Charles Gularte, sócio-diretor da Contabilizei, explica a comparação. “Na prática, as pessoas fazem uma conta de compensação. Se a CLT paga R$ 7,5 mil, como PJ cobra R$ 10 mil. Mas uma comparação direta e igual precisa fazer uma conta que não vai levar em consideração apenas o imposto e os benefícios. Tem uma análise mais ampliada, que deve incluir o custo de oportunidade”, diz.

Esse custo envolve a possibilidade de ampliar rendimentos. Além disso, profissionais PJ podem atender vários contratantes. Isso permite aumentar a remuneração mensal.

Especialistas recomendam reservar cerca de 30% do faturamento. Isso porque ele valor pode cobrir férias, aposentadoria e tributos. Com isso, se o ganho líquido superar a CLT, a PJ pode compensar.
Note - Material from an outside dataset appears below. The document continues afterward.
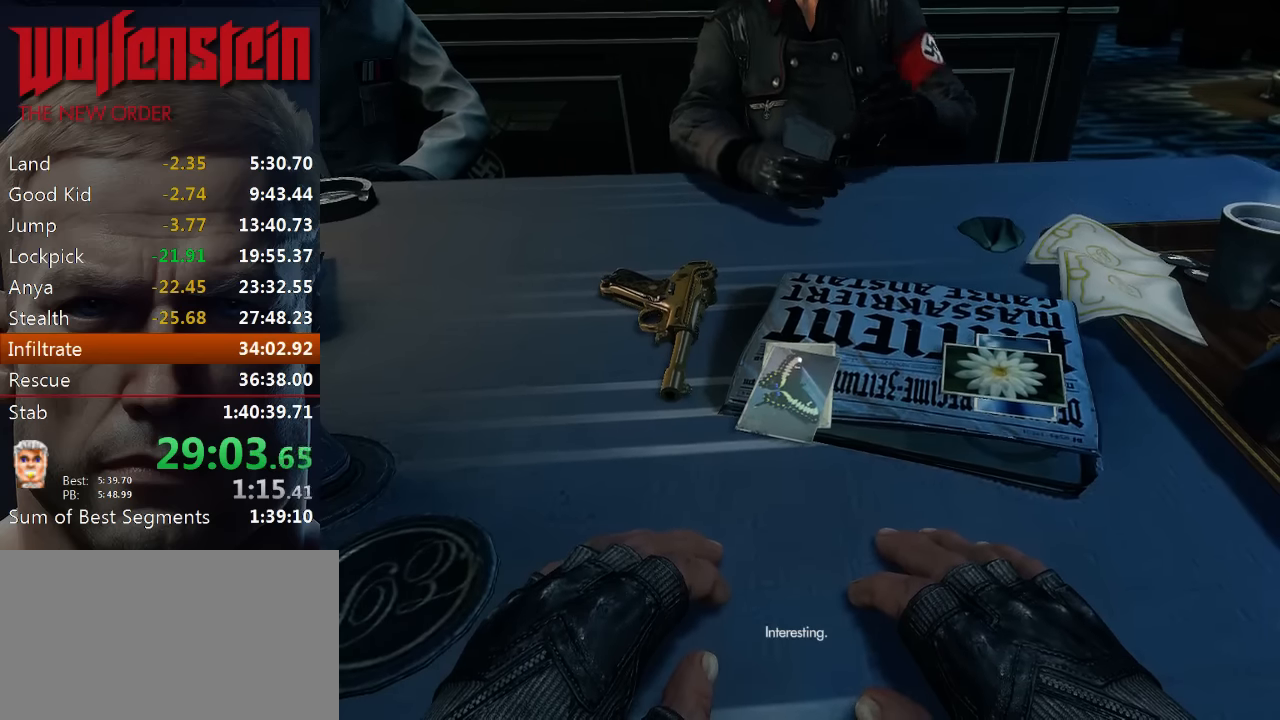
{"keys": [], "mouse": [], "events": []}
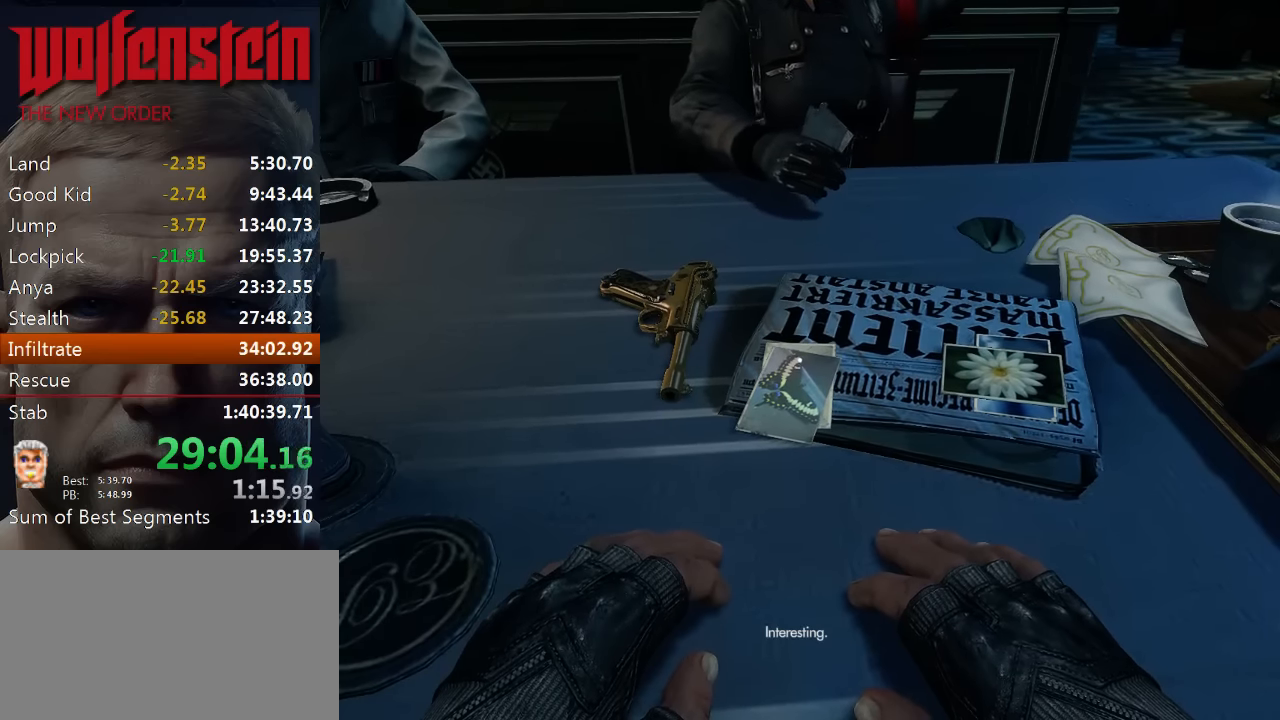
{"keys": [], "mouse": [], "events": []}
Mãos de uma mulher que está sentada em um escritório fazendo anotações em um caderno enquanto faz cálculos em uma calculadora sobre o nova isenção do Imposto do Renda. Crédito: Amnaj Khetsamtip/Shutterstock

Faixa de transição exige atenção a regimes e obrigações

A faixa entre R$ 5.001 e R$ 7.350 exige atenção especial. O novo modelo cria descontos progressivos nesse intervalo e a CLT passa a ter vantagem fiscal inédita.

Para PJs nessa faixa, o cenário muda. O limite do MEI é de R$ 81 mil anuais e isso equivale a cerca de R$ 6,7 mil mensais. Valores superiores exigem enquadramento no Simples Nacional.

Nesse regime, as alíquotas começam em 4,5% e elas variam conforme atividade e faturamento. Para isso, também exige contabilidade mensal e controle rigoroso.

Diego Zacarias dos Santos, diretor da Contabilizei, detalha os desafios. “Nesse regime do Simples Nacional, existe a necessidade de uma contabilidade mensal, controle rigoroso dos tributos e planejamento para garantir recursos para as férias, além de 13º salário. O desafio aumenta, mas o potencial de ganho líquido é maior para quem consegue gerenciar bem as obrigações fiscais e administrativas”, explica.

Com rendimentos acima de R$ 10 mil, a complexidade aumenta. O profissional pode migrar para Lucro Presumido ou Real e a disciplina financeira se torna essencial.

“O potencial de resultado líquido é maior. Mas isso vem acompanhado da maior necessidade por disciplina para gerenciar tributos, planejar provisões para benefícios e administrar todas as obrigações contábeis e legais. Aumentam a complexidade e as responsabilidades administrativas, tornando fundamental o planejamento para evitar prejuízos”, diz Santos.